Expand description
Message authentication codes (HMAC).
A thin, one-shot wrapper over the audited hmac RustCrypto crate. It
exposes no new or novel cryptography — it makes the keyed-MAC primitive the
rest of the Metamorphic stack needs available as public API.
§Why this exists
The IETF KEYTRANS protocol (draft-ietf-keytrans-protocol) specifies that
commitments in its standard cipher suites are computed as
HMAC(Kc, CommitmentValue) using the suite hash (SHA-256 for both currently
defined suites). metamorphic-log owns the KEYTRANS-specific framing (the
fixed key Kc and the CommitmentValue TLS encoding); this module supplies
only the generic HMAC-SHA256 primitive, keeping metamorphic-crypto the
single source of truth for cryptographic primitives.
§Security note
HMAC’s security rests on the key being secret when used as an
authenticator.

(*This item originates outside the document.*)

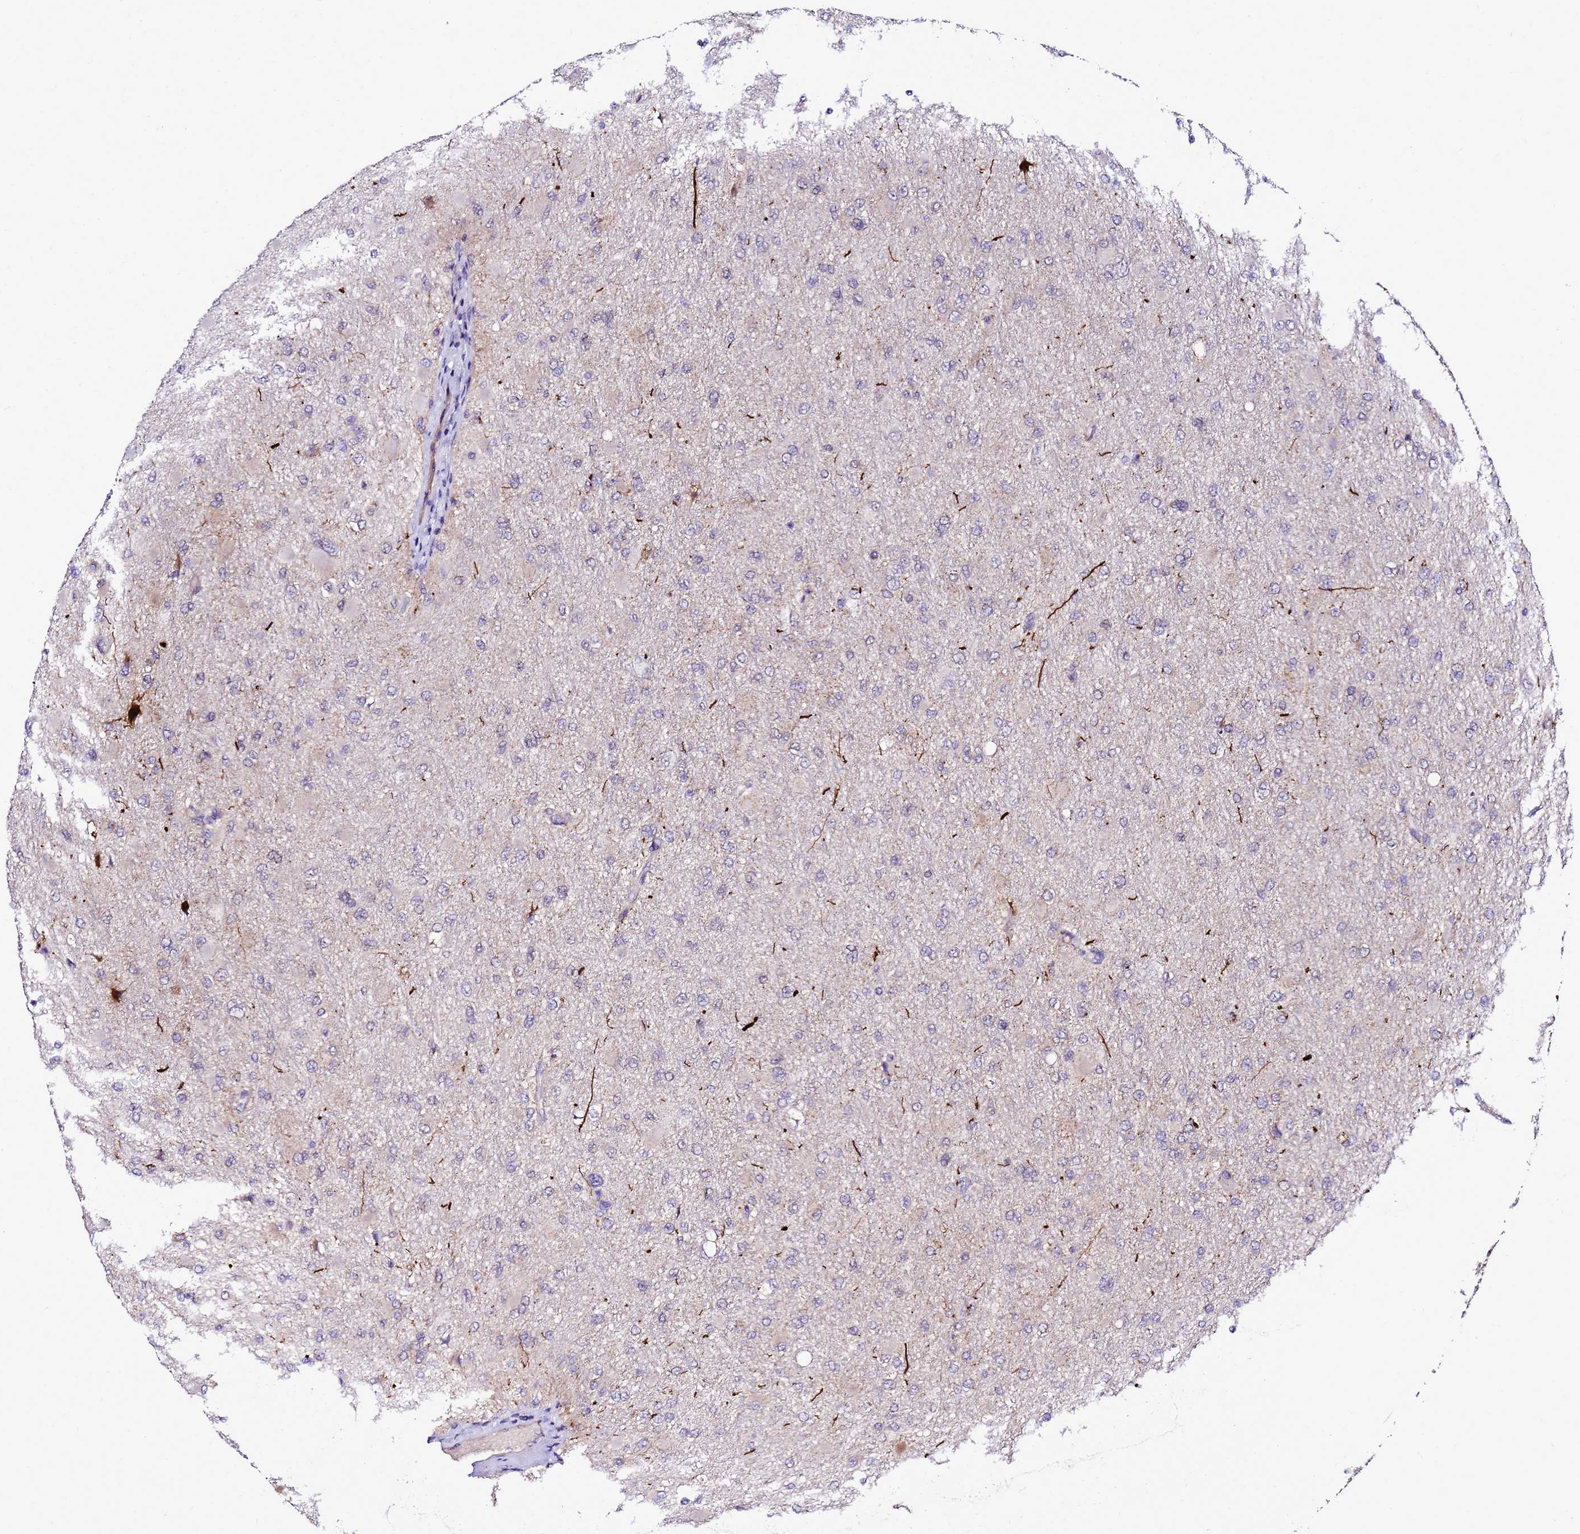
{"staining": {"intensity": "negative", "quantity": "none", "location": "none"}, "tissue": "glioma", "cell_type": "Tumor cells", "image_type": "cancer", "snomed": [{"axis": "morphology", "description": "Glioma, malignant, High grade"}, {"axis": "topography", "description": "Cerebral cortex"}], "caption": "DAB immunohistochemical staining of human high-grade glioma (malignant) reveals no significant positivity in tumor cells. Brightfield microscopy of immunohistochemistry (IHC) stained with DAB (3,3'-diaminobenzidine) (brown) and hematoxylin (blue), captured at high magnification.", "gene": "C19orf47", "patient": {"sex": "female", "age": 36}}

In the KEYTRANS commitment construction the “key” is a
fixed, public per-suite constant and hiding comes from the random
opening inside the message — HMAC is used there as a committing PRF, not as
an authenticator. This primitive is generic; callers are responsible for
using it in a construction whose security properties they understand.
Constants§
- HMAC_
SHA256_ LEN - HMAC-SHA256 output length, in bytes (a SHA-256 digest).
Functions§
- hmac_
sha256 - Compute
HMAC-SHA256(key, msg), returning 32 bytes (RFC 2104 + FIPS 198-1).